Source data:
# # # #
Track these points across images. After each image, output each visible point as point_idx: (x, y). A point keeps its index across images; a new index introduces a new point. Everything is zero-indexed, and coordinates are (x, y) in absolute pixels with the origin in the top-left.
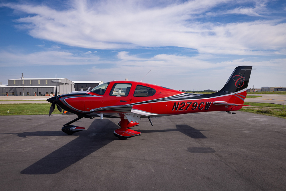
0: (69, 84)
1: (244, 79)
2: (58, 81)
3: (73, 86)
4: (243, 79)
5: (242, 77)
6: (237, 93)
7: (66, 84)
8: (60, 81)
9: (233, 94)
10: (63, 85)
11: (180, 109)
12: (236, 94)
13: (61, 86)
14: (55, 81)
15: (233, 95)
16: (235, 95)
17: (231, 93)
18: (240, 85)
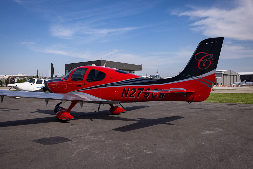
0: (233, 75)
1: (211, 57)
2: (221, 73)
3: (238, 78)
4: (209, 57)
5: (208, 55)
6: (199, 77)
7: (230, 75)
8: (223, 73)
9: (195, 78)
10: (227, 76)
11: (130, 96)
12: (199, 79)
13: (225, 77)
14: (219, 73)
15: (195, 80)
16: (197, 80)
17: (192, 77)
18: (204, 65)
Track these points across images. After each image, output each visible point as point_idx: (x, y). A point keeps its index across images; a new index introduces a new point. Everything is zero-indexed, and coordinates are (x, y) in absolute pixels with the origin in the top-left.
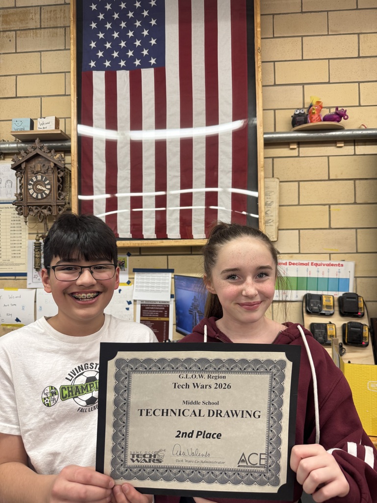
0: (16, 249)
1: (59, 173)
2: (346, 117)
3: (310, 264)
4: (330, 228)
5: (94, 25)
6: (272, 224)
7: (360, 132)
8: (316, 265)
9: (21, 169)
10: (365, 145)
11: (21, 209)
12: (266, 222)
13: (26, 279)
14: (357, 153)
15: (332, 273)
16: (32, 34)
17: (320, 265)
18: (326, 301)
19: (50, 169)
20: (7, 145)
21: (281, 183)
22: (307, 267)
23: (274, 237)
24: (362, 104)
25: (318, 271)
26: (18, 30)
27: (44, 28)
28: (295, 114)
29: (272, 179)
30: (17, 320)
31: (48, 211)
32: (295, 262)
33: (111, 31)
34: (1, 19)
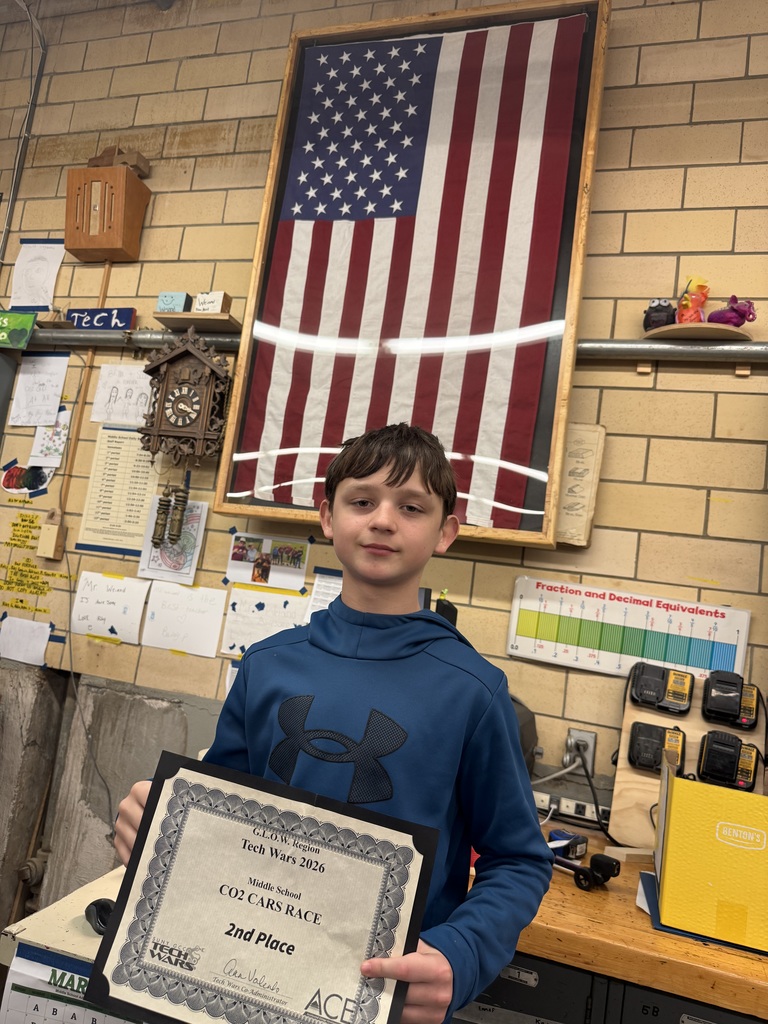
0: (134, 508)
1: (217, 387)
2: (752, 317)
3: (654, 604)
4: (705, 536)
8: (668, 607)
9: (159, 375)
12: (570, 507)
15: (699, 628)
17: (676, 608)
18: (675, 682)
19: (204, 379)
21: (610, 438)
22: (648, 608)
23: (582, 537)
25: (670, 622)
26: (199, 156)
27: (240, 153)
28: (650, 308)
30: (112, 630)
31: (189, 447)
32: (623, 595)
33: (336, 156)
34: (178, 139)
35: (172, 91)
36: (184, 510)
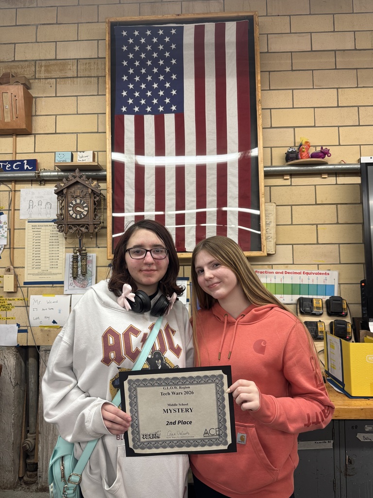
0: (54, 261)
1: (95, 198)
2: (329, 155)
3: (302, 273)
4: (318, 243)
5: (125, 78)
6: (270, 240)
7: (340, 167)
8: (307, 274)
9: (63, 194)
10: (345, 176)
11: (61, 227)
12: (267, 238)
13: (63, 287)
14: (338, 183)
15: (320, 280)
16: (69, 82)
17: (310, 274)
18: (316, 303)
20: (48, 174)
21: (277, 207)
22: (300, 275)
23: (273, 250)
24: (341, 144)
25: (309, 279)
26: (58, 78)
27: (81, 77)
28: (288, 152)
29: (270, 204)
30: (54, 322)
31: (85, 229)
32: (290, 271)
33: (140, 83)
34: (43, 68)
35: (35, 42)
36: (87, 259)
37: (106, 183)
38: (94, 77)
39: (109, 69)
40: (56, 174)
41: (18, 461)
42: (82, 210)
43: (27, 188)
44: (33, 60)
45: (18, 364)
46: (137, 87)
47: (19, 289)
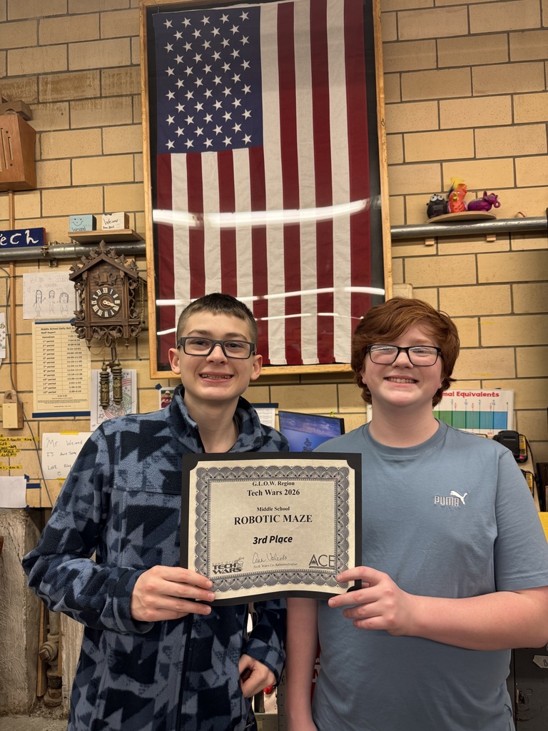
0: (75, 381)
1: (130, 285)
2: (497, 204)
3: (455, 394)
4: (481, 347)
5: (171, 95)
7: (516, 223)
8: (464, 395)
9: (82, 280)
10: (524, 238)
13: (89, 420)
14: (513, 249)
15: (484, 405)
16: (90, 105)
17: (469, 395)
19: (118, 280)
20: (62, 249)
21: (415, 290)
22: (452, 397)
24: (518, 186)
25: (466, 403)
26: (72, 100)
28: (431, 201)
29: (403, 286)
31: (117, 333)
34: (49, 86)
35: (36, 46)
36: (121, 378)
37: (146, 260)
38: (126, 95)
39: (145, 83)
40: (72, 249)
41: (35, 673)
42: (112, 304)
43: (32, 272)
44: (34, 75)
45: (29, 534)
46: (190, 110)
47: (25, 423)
# # # #
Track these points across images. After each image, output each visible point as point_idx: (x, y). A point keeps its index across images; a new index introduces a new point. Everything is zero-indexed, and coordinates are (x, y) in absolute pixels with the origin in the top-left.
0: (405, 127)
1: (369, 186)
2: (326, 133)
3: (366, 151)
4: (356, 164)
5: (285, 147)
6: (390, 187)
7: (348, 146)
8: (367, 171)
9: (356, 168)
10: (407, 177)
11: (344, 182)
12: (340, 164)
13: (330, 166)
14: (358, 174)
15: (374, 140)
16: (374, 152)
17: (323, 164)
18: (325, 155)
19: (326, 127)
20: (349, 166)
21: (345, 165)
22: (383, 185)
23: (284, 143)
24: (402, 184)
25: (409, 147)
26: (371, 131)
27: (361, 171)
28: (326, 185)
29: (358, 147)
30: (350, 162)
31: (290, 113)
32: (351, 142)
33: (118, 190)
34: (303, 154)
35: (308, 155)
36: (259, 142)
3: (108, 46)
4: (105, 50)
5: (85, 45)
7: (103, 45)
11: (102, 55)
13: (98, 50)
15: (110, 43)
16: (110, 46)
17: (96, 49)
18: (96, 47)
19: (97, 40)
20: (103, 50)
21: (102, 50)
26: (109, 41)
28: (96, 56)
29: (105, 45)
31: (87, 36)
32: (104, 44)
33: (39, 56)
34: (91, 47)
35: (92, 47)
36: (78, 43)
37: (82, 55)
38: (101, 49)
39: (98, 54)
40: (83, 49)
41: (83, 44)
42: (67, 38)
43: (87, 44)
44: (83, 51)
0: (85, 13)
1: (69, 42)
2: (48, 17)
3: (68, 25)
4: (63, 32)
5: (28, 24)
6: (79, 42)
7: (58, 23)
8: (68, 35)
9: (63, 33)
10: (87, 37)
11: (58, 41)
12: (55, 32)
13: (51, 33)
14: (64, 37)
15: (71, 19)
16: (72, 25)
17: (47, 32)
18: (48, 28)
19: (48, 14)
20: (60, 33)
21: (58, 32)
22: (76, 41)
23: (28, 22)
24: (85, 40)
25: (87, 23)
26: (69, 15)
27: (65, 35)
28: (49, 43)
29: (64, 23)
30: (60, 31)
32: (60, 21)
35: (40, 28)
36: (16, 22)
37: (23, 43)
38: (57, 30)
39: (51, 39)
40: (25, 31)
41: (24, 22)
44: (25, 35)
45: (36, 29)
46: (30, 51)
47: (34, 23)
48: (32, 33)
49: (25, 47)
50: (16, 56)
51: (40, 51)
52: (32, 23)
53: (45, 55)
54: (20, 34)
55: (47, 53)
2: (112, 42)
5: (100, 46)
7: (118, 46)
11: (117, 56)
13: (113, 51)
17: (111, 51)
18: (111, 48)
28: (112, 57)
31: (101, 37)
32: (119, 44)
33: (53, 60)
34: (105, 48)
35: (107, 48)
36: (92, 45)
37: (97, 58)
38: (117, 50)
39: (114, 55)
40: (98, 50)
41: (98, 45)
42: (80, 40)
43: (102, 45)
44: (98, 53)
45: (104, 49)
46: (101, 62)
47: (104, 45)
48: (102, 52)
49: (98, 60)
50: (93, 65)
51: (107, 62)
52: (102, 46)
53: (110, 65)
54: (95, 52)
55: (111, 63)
# # # #
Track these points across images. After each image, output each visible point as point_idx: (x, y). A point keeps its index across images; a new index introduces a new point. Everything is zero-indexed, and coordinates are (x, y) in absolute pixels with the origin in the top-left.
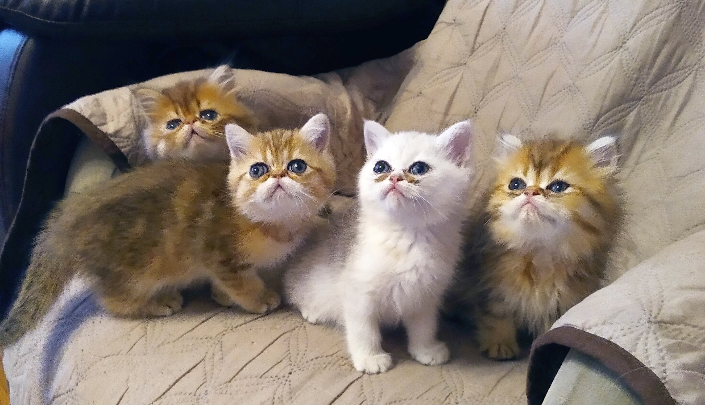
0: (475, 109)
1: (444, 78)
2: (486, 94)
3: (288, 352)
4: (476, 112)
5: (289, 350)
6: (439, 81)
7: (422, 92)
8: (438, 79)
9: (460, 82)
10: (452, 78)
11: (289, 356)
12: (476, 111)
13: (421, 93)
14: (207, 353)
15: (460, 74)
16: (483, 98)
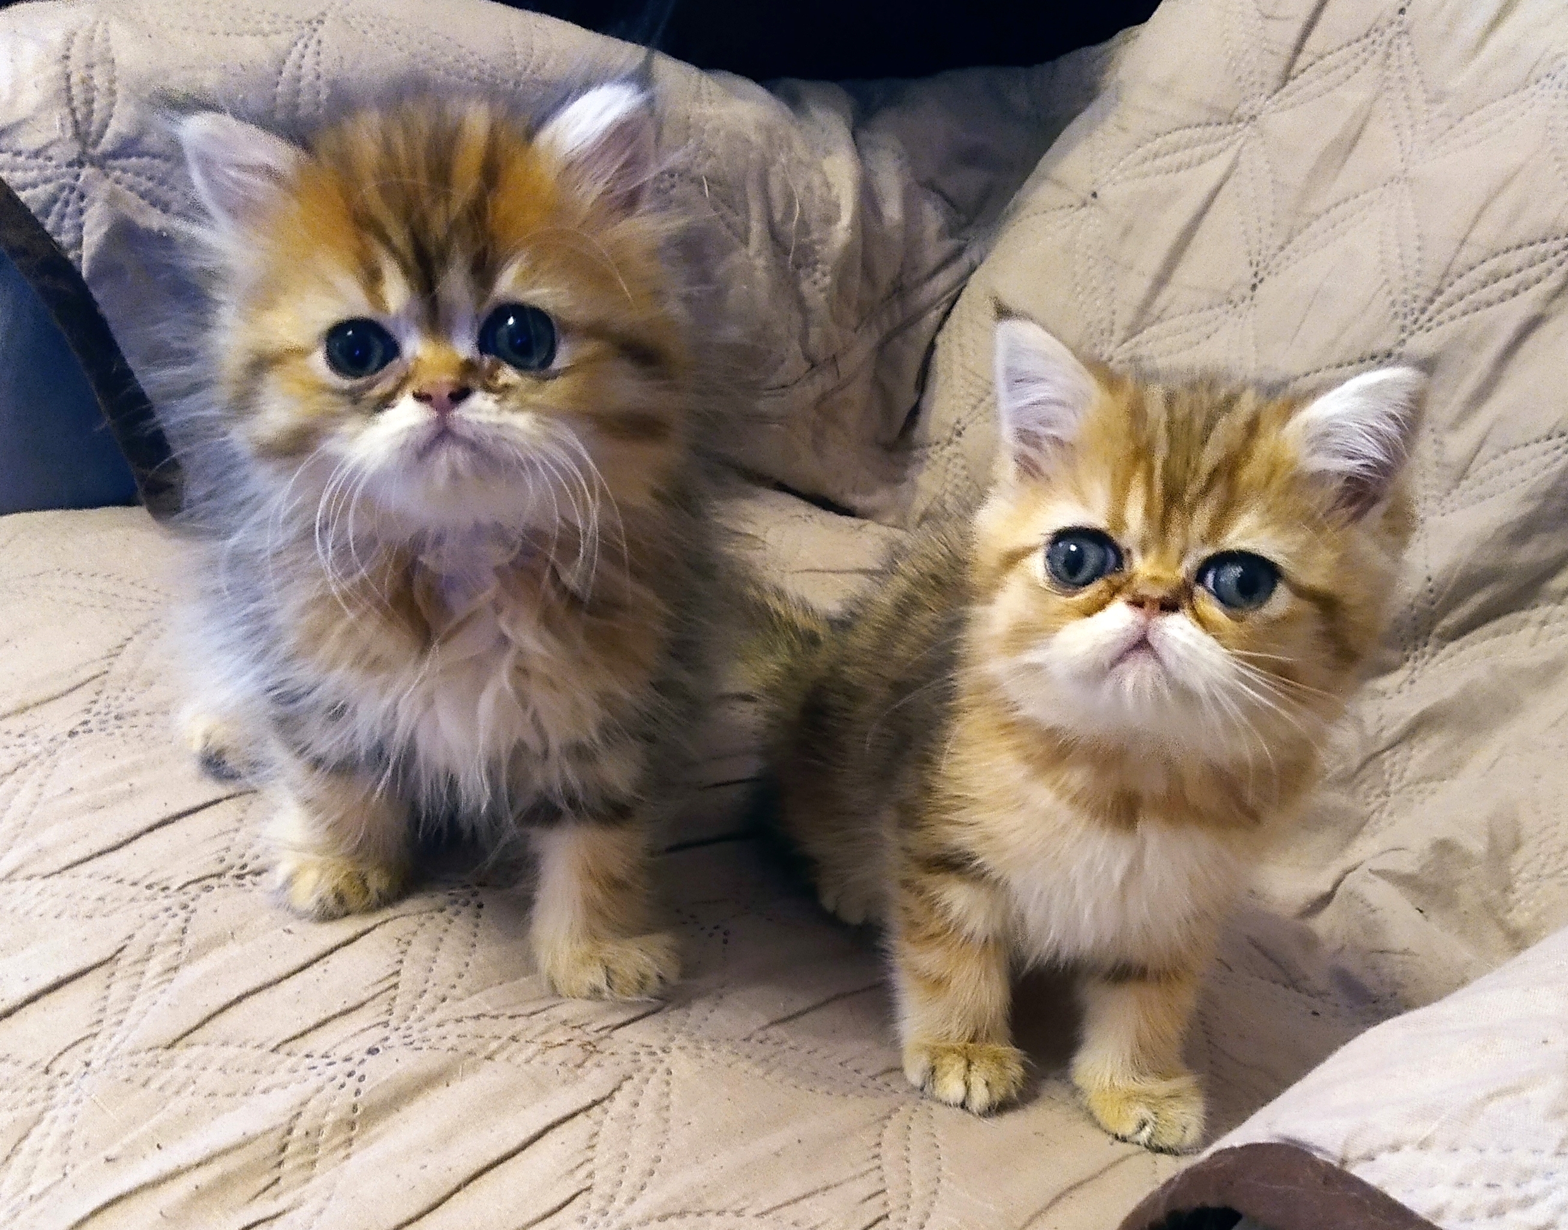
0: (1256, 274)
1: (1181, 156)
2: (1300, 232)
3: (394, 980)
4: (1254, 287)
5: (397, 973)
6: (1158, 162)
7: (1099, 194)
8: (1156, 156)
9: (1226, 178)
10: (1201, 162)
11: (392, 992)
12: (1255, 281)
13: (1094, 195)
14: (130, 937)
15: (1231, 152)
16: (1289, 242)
# # # #
Description of the task: Each line from the one that contains "18: (240, 85)" down to the one that contains "12: (266, 222)" is to be returned exactly as it stands above, both ends included, with pictures removed.

Task output:
18: (240, 85)
0: (233, 75)
1: (211, 57)
2: (221, 73)
3: (238, 78)
4: (209, 57)
5: (208, 55)
6: (199, 77)
7: (230, 75)
8: (223, 73)
9: (195, 78)
10: (227, 76)
11: (130, 96)
12: (199, 79)
13: (225, 77)
14: (219, 73)
15: (195, 80)
16: (197, 80)
17: (192, 77)
18: (204, 65)
Track these points across images. After each image, output each visible point as point_idx: (x, y). A point keeps its index across images; a new index introduces a new point. Everything is zero-indexed, and coordinates are (x, y) in absolute pixels with the origin in the top-left.
0: (16, 249)
1: (59, 173)
2: (346, 117)
3: (310, 264)
4: (330, 228)
5: (94, 25)
6: (272, 224)
7: (360, 132)
8: (316, 265)
9: (21, 169)
10: (365, 145)
11: (21, 209)
12: (266, 222)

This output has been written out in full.